• PROBLEM DESCRIPTION:
The entries below contain a stretch that opens with the line containing "1.235000 2.805000 ;" and closes with the line containing "9.975000 2.805000 ;"; set down that stretch exactly, both ends included, and nothing else.

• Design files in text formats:

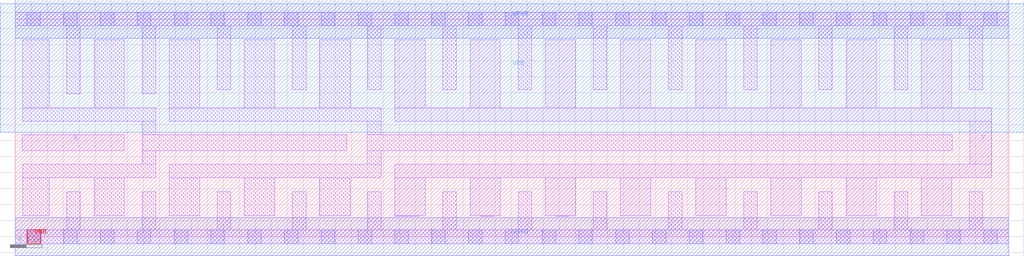
<source format=lef>
# Copyright 2020 The SkyWater PDK Authors
#
# Licensed under the Apache License, Version 2.0 (the "License");
# you may not use this file except in compliance with the License.
# You may obtain a copy of the License at
#
#     https://www.apache.org/licenses/LICENSE-2.0
#
# Unless required by applicable law or agreed to in writing, software
# distributed under the License is distributed on an "AS IS" BASIS,
# WITHOUT WARRANTIES OR CONDITIONS OF ANY KIND, either express or implied.
# See the License for the specific language governing permissions and
# limitations under the License.
#
# SPDX-License-Identifier: Apache-2.0

VERSION 5.7 ;
  NOWIREEXTENSIONATPIN ON ;
  DIVIDERCHAR "/" ;
  BUSBITCHARS "[]" ;
PROPERTYDEFINITIONS
  MACRO maskLayoutSubType STRING ;
  MACRO prCellType STRING ;
  MACRO originalViewName STRING ;
END PROPERTYDEFINITIONS
MACRO sky130_fd_sc_hdll__bufinv_16
  CLASS CORE ;
  FOREIGN sky130_fd_sc_hdll__bufinv_16 ;
  ORIGIN  0.000000  0.000000 ;
  SIZE  12.42000 BY  2.720000 ;
  SYMMETRY X Y R90 ;
  SITE unithd ;
  PIN A
    ANTENNAGATEAREA  0.832500 ;
    DIRECTION INPUT ;
    USE SIGNAL ;
    PORT
      LAYER li1 ;
        RECT 0.090000 1.075000 1.365000 1.275000 ;
    END
  END A
  PIN VGND
    ANTENNADIFFAREA  2.600000 ;
    DIRECTION INOUT ;
    USE SIGNAL ;
    PORT
      LAYER met1 ;
        RECT 0.000000 -0.240000 12.420000 0.240000 ;
    END
  END VGND
  PIN VPWR
    ANTENNADIFFAREA  3.750000 ;
    DIRECTION INOUT ;
    USE SIGNAL ;
    PORT
      LAYER met1 ;
        RECT 0.000000 2.480000 12.420000 2.960000 ;
    END
  END VPWR
  PIN Y
    ANTENNADIFFAREA  4.016500 ;
    DIRECTION OUTPUT ;
    USE SIGNAL ;
    PORT
      LAYER li1 ;
        RECT  4.745000 0.255000  5.045000 0.260000 ;
        RECT  4.745000 0.260000  5.125000 0.735000 ;
        RECT  4.745000 0.735000 12.205000 0.905000 ;
        RECT  4.745000 1.445000 12.205000 1.615000 ;
        RECT  4.745000 1.615000  5.125000 2.465000 ;
        RECT  5.685000 0.260000  6.065000 0.735000 ;
        RECT  5.685000 1.615000  6.065000 2.465000 ;
        RECT  5.815000 0.255000  5.985000 0.260000 ;
        RECT  6.625000 0.260000  7.005000 0.735000 ;
        RECT  6.625000 1.615000  7.005000 2.465000 ;
        RECT  6.755000 0.255000  6.925000 0.260000 ;
        RECT  7.565000 0.260000  7.945000 0.735000 ;
        RECT  7.565000 1.615000  7.945000 2.465000 ;
        RECT  8.505000 0.260000  8.885000 0.735000 ;
        RECT  8.505000 1.615000  8.885000 2.465000 ;
        RECT  9.445000 0.260000  9.825000 0.735000 ;
        RECT  9.445000 1.615000  9.825000 2.465000 ;
        RECT 10.385000 0.260000 10.765000 0.735000 ;
        RECT 10.385000 1.615000 10.765000 2.465000 ;
        RECT 11.325000 0.260000 11.705000 0.735000 ;
        RECT 11.325000 1.615000 11.705000 2.465000 ;
        RECT 11.930000 0.905000 12.205000 1.445000 ;
    END
  END Y
  PIN VNB
    DIRECTION INOUT ;
    USE GROUND ;
    PORT
      LAYER pwell ;
        RECT 0.150000 -0.085000 0.320000 0.085000 ;
    END
  END VNB
  PIN VPB
    DIRECTION INOUT ;
    USE POWER ;
    PORT
      LAYER nwell ;
        RECT -0.190000 1.305000 12.610000 2.910000 ;
    END
  END VPB
  OBS
    LAYER li1 ;
      RECT  0.000000 -0.085000 12.420000 0.085000 ;
      RECT  0.000000  2.635000 12.420000 2.805000 ;
      RECT  0.095000  0.260000  0.425000 0.735000 ;
      RECT  0.095000  0.735000  1.755000 0.905000 ;
      RECT  0.095000  1.445000  1.755000 1.615000 ;
      RECT  0.095000  1.615000  0.425000 2.465000 ;
      RECT  0.645000  0.085000  0.815000 0.565000 ;
      RECT  0.645000  1.785000  0.815000 2.635000 ;
      RECT  0.985000  0.260000  1.365000 0.735000 ;
      RECT  0.985000  1.615000  1.365000 2.465000 ;
      RECT  1.585000  0.085000  1.755000 0.565000 ;
      RECT  1.585000  0.905000  1.755000 1.075000 ;
      RECT  1.585000  1.075000  4.145000 1.275000 ;
      RECT  1.585000  1.275000  1.755000 1.445000 ;
      RECT  1.585000  1.785000  1.755000 2.635000 ;
      RECT  1.925000  0.260000  2.305000 0.735000 ;
      RECT  1.925000  0.735000  4.575000 0.905000 ;
      RECT  1.925000  1.445000  4.575000 1.615000 ;
      RECT  1.925000  1.615000  2.305000 2.465000 ;
      RECT  2.525000  0.085000  2.695000 0.565000 ;
      RECT  2.525000  1.835000  2.695000 2.635000 ;
      RECT  2.865000  0.260000  3.245000 0.735000 ;
      RECT  2.865000  1.615000  3.245000 2.465000 ;
      RECT  3.465000  0.085000  3.635000 0.565000 ;
      RECT  3.465000  1.835000  3.635000 2.635000 ;
      RECT  3.805000  0.260000  4.185000 0.735000 ;
      RECT  3.805000  1.615000  4.185000 2.465000 ;
      RECT  4.400000  0.905000  4.575000 1.075000 ;
      RECT  4.400000  1.075000 11.710000 1.275000 ;
      RECT  4.400000  1.275000  4.575000 1.445000 ;
      RECT  4.405000  0.085000  4.575000 0.565000 ;
      RECT  4.405000  1.835000  4.575000 2.635000 ;
      RECT  5.345000  0.085000  5.515000 0.565000 ;
      RECT  5.345000  1.835000  5.515000 2.635000 ;
      RECT  6.285000  0.085000  6.455000 0.565000 ;
      RECT  6.285000  1.835000  6.455000 2.635000 ;
      RECT  7.225000  0.085000  7.395000 0.565000 ;
      RECT  7.225000  1.835000  7.395000 2.635000 ;
      RECT  8.165000  0.085000  8.335000 0.565000 ;
      RECT  8.165000  1.835000  8.335000 2.635000 ;
      RECT  9.105000  0.085000  9.275000 0.565000 ;
      RECT  9.105000  1.835000  9.275000 2.635000 ;
      RECT 10.045000  0.085000 10.215000 0.565000 ;
      RECT 10.045000  1.835000 10.215000 2.635000 ;
      RECT 10.985000  0.085000 11.155000 0.565000 ;
      RECT 10.985000  1.835000 11.155000 2.635000 ;
      RECT 11.925000  0.085000 12.095000 0.565000 ;
      RECT 11.925000  1.835000 12.095000 2.635000 ;
    LAYER mcon ;
      RECT  0.145000 -0.085000  0.315000 0.085000 ;
      RECT  0.145000  2.635000  0.315000 2.805000 ;
      RECT  0.605000 -0.085000  0.775000 0.085000 ;
      RECT  0.605000  2.635000  0.775000 2.805000 ;
      RECT  1.065000 -0.085000  1.235000 0.085000 ;
      RECT  1.065000  2.635000  1.235000 2.805000 ;
      RECT  1.525000 -0.085000  1.695000 0.085000 ;
      RECT  1.525000  2.635000  1.695000 2.805000 ;
      RECT  1.985000 -0.085000  2.155000 0.085000 ;
      RECT  1.985000  2.635000  2.155000 2.805000 ;
      RECT  2.445000 -0.085000  2.615000 0.085000 ;
      RECT  2.445000  2.635000  2.615000 2.805000 ;
      RECT  2.905000 -0.085000  3.075000 0.085000 ;
      RECT  2.905000  2.635000  3.075000 2.805000 ;
      RECT  3.365000 -0.085000  3.535000 0.085000 ;
      RECT  3.365000  2.635000  3.535000 2.805000 ;
      RECT  3.825000 -0.085000  3.995000 0.085000 ;
      RECT  3.825000  2.635000  3.995000 2.805000 ;
      RECT  4.285000 -0.085000  4.455000 0.085000 ;
      RECT  4.285000  2.635000  4.455000 2.805000 ;
      RECT  4.745000 -0.085000  4.915000 0.085000 ;
      RECT  4.745000  2.635000  4.915000 2.805000 ;
      RECT  5.205000 -0.085000  5.375000 0.085000 ;
      RECT  5.205000  2.635000  5.375000 2.805000 ;
      RECT  5.665000 -0.085000  5.835000 0.085000 ;
      RECT  5.665000  2.635000  5.835000 2.805000 ;
      RECT  6.125000 -0.085000  6.295000 0.085000 ;
      RECT  6.125000  2.635000  6.295000 2.805000 ;
      RECT  6.585000 -0.085000  6.755000 0.085000 ;
      RECT  6.585000  2.635000  6.755000 2.805000 ;
      RECT  7.045000 -0.085000  7.215000 0.085000 ;
      RECT  7.045000  2.635000  7.215000 2.805000 ;
      RECT  7.505000 -0.085000  7.675000 0.085000 ;
      RECT  7.505000  2.635000  7.675000 2.805000 ;
      RECT  7.965000 -0.085000  8.135000 0.085000 ;
      RECT  7.965000  2.635000  8.135000 2.805000 ;
      RECT  8.425000 -0.085000  8.595000 0.085000 ;
      RECT  8.425000  2.635000  8.595000 2.805000 ;
      RECT  8.885000 -0.085000  9.055000 0.085000 ;
      RECT  8.885000  2.635000  9.055000 2.805000 ;
      RECT  9.345000 -0.085000  9.515000 0.085000 ;
      RECT  9.345000  2.635000  9.515000 2.805000 ;
      RECT  9.805000 -0.085000  9.975000 0.085000 ;
      RECT  9.805000  2.635000  9.975000 2.805000 ;
      RECT 10.265000 -0.085000 10.435000 0.085000 ;
      RECT 10.265000  2.635000 10.435000 2.805000 ;
      RECT 10.725000 -0.085000 10.895000 0.085000 ;
      RECT 10.725000  2.635000 10.895000 2.805000 ;
      RECT 11.185000 -0.085000 11.355000 0.085000 ;
      RECT 11.185000  2.635000 11.355000 2.805000 ;
      RECT 11.645000 -0.085000 11.815000 0.085000 ;
      RECT 11.645000  2.635000 11.815000 2.805000 ;
      RECT 12.105000 -0.085000 12.275000 0.085000 ;
      RECT 12.105000  2.635000 12.275000 2.805000 ;
  END
  PROPERTY maskLayoutSubType "abstract" ;
  PROPERTY prCellType "standard" ;
  PROPERTY originalViewName "layout" ;
END sky130_fd_sc_hdll__bufinv_16
END LIBRARY

</source>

• EXPECTED OUTPUT:
      RECT  1.065000  2.635000  1.235000 2.805000 ;
      RECT  1.525000 -0.085000  1.695000 0.085000 ;
      RECT  1.525000  2.635000  1.695000 2.805000 ;
      RECT  1.985000 -0.085000  2.155000 0.085000 ;
      RECT  1.985000  2.635000  2.155000 2.805000 ;
      RECT  2.445000 -0.085000  2.615000 0.085000 ;
      RECT  2.445000  2.635000  2.615000 2.805000 ;
      RECT  2.905000 -0.085000  3.075000 0.085000 ;
      RECT  2.905000  2.635000  3.075000 2.805000 ;
      RECT  3.365000 -0.085000  3.535000 0.085000 ;
      RECT  3.365000  2.635000  3.535000 2.805000 ;
      RECT  3.825000 -0.085000  3.995000 0.085000 ;
      RECT  3.825000  2.635000  3.995000 2.805000 ;
      RECT  4.285000 -0.085000  4.455000 0.085000 ;
      RECT  4.285000  2.635000  4.455000 2.805000 ;
      RECT  4.745000 -0.085000  4.915000 0.085000 ;
      RECT  4.745000  2.635000  4.915000 2.805000 ;
      RECT  5.205000 -0.085000  5.375000 0.085000 ;
      RECT  5.205000  2.635000  5.375000 2.805000 ;
      RECT  5.665000 -0.085000  5.835000 0.085000 ;
      RECT  5.665000  2.635000  5.835000 2.805000 ;
      RECT  6.125000 -0.085000  6.295000 0.085000 ;
      RECT  6.125000  2.635000  6.295000 2.805000 ;
      RECT  6.585000 -0.085000  6.755000 0.085000 ;
      RECT  6.585000  2.635000  6.755000 2.805000 ;
      RECT  7.045000 -0.085000  7.215000 0.085000 ;
      RECT  7.045000  2.635000  7.215000 2.805000 ;
      RECT  7.505000 -0.085000  7.675000 0.085000 ;
      RECT  7.505000  2.635000  7.675000 2.805000 ;
      RECT  7.965000 -0.085000  8.135000 0.085000 ;
      RECT  7.965000  2.635000  8.135000 2.805000 ;
      RECT  8.425000 -0.085000  8.595000 0.085000 ;
      RECT  8.425000  2.635000  8.595000 2.805000 ;
      RECT  8.885000 -0.085000  9.055000 0.085000 ;
      RECT  8.885000  2.635000  9.055000 2.805000 ;
      RECT  9.345000 -0.085000  9.515000 0.085000 ;
      RECT  9.345000  2.635000  9.515000 2.805000 ;
      RECT  9.805000 -0.085000  9.975000 0.085000 ;
      RECT  9.805000  2.635000  9.975000 2.805000 ;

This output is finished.